Tonalità
to-na-li-tà
Significato Sistema gerarchico che regola il linguaggio melodico e armonico di una composizione musicale; grado d’intensità, di volume o di timbro della voce e del suono. Intensità di colore
Etimologia derivato da tonale, dal latino tonus ‘tensione, suono, accento’.
Parola pubblicata il 28 Febbraio 2021
Le parole della musica - con Antonella Nigro
La vena musicale percorre con forza l'italiano, in un modo non sempre semplice da capire: parole del lessico musicale che pensiamo quotidianamente, o che mostrano una speciale poesia. Una domenica su due, vediamo che cos'è la musica per la lingua nazionale
Il termine tonalità è relativamente recente, pur tradendo evidenti origini dal tŏnus latino, col significato di tensione di una corda, accento, o intervallo fra due note, ma anche chiaroscuro. Similmente ad altre parole latine, è un prestito dal greco tónos, tensione.
I significati comuni di questo termine nella lingua italiana si riferiscono al grado d’intensità di un colore o di un suono. Comprenderne l’accezione in campo musicale è più difficile, nonostante siano stati scritti fiumi d’inchiostro al riguardo. Forse, però, potrà interessare avvicinarsi al significato di una formula come ‘sinfonia in Do maggiore’.
Azzardando un paragone con i pigmenti, la tonalità potrà conferire un ‘colore’ caratteristico e coerente all’intera composizione. Mantenendoci su un piano puramente percettivo e riducendo al minimo i tecnicismi, nel linguaggio tonale ogni composizione utilizza le note di una determinata scala. Il primo grado di quella scala darà il nome alla tonalità. Se la scala inizia da Do, la tonalità si chiamerà Do maggiore, o Do minore; se comincia da Re, sarà Re maggiore, o Re minore, e così di seguito. Inoltre, nella tonalità possiamo distinguere due soli ‘modi’: maggiore e minore. Si è soliti dire, semplificando, che il modo minore sia adatto a esprimere sentimenti languidi, tristi, diciamo ‘a tinte fosche’ (infatti, Requiem, Stabat Mater o marce funebri sono prevalentemente in modo minore). Il modo maggiore, invece, sarà adatto a comunicare sensazioni gioiose, serene, luminose. Ma siccome uno degli elementi fondanti della musica è il ritmo, anche l’andamento più veloce o più lento può influire sul carattere della composizione. Perciò, a volte una tonalità in modo minore può suscitare sensazioni tutt’altro che cupe (per esempio, la sinfonia n. 40 di Mozart), mentre una maggiore può indurre malinconia (come l’aria Ombra mai fu di Händel).
Anche la scelta di una tonalità, semplicemente più acuta o più grave, può influenzare il ‘colore’ di una composizione, rendendola scura, brillante, morbida, o nervosa.
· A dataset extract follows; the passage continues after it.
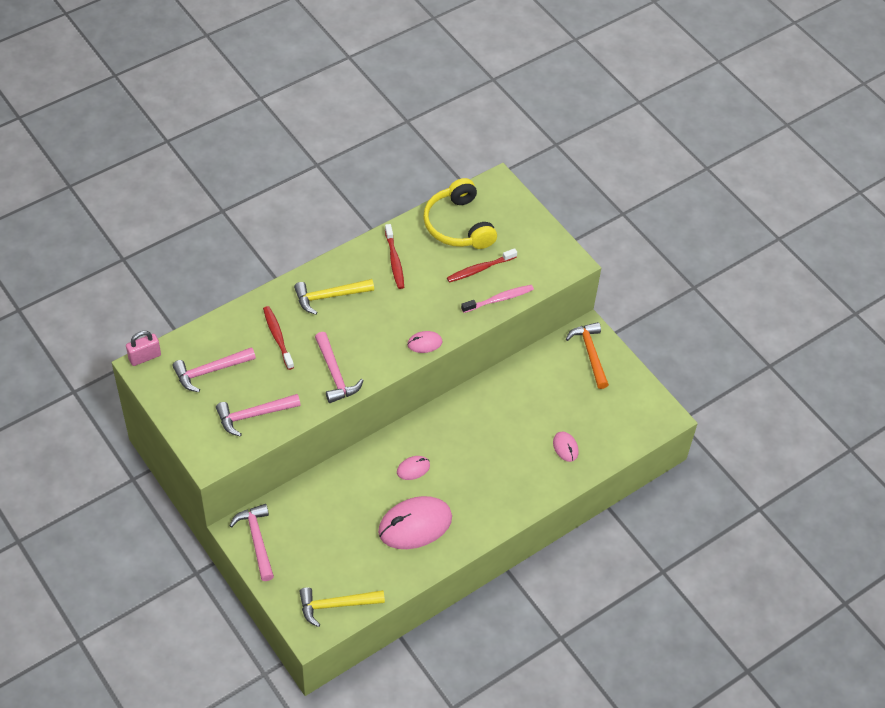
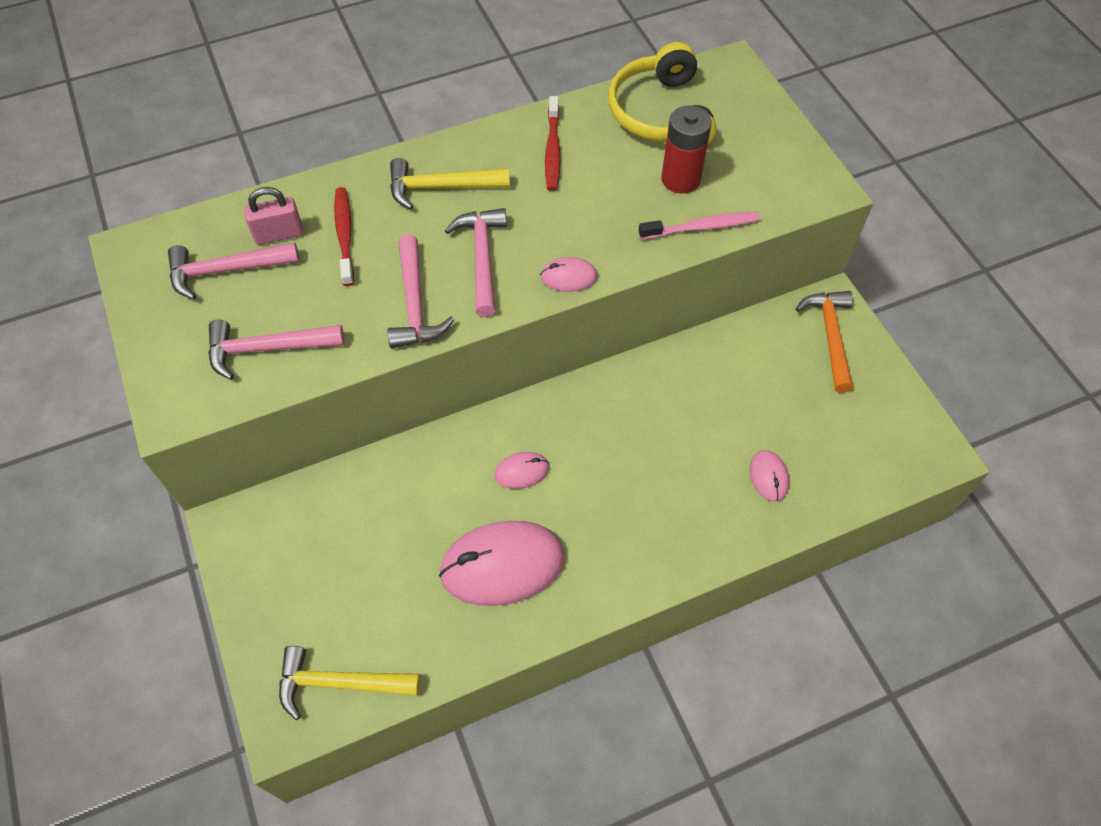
camera: 15 degrees right, 5 degrees up
pink padlock [126,331,161,366] -> pink padlock moved to [244,187,303,245]
pink hammer [229,504,274,581] -> pink hammer moved to [445,208,507,317]
red toothbrush [447,248,517,283] -> red battery [661,105,712,194]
Per citare un caso emblematico, questo è il celeberrimo adagio beethoveniano dalla ‘Sonata al chiaro di luna’, in una versione facilitata in Re minore, trasposta un semitono sopra. Qui invece è l’originale, in Do# minore. È vero che i due pianisti sono di evidente livello diverso; tuttavia, quel mezzo tono in più, o in meno, contribuisce a creare un clima differente tra le due performances.
Nella definizione ho detto che la tonalità è un sistema gerarchico. Infatti, ogni tonalità utilizza una scala i cui elementi, a seconda del proprio ruolo, si muovono seguendo linee guida, a volte obbligate.
Tralasciando concetti come ‘tono’ e ‘modo’ nella musica prebachiana, la tonalité moderne fu definita così per la prima volta da Alexandre-Étienne Choron nel Sommaire de l’histoire de la musique (1810). Choron riconobbe che la tonalità fu messa a punto dalla scuola napoletana del Settecento, almeno per quanto riguardava la pratica.
Naturalmente la tonalità si sviluppò con un processo lento, che si compì durante alcuni secoli. La polifonia rinascimentale aveva avviato, infatti, i mutamenti che sfoceranno nel nuovo sistema che porterà alla musica come la intendiamo oggi nel mondo occidentale. Tutto cambia, e così, in tempi moderni, anche i concetti classici della tonalità sono stati contestati e stravolti, ma questa è un’altra storia.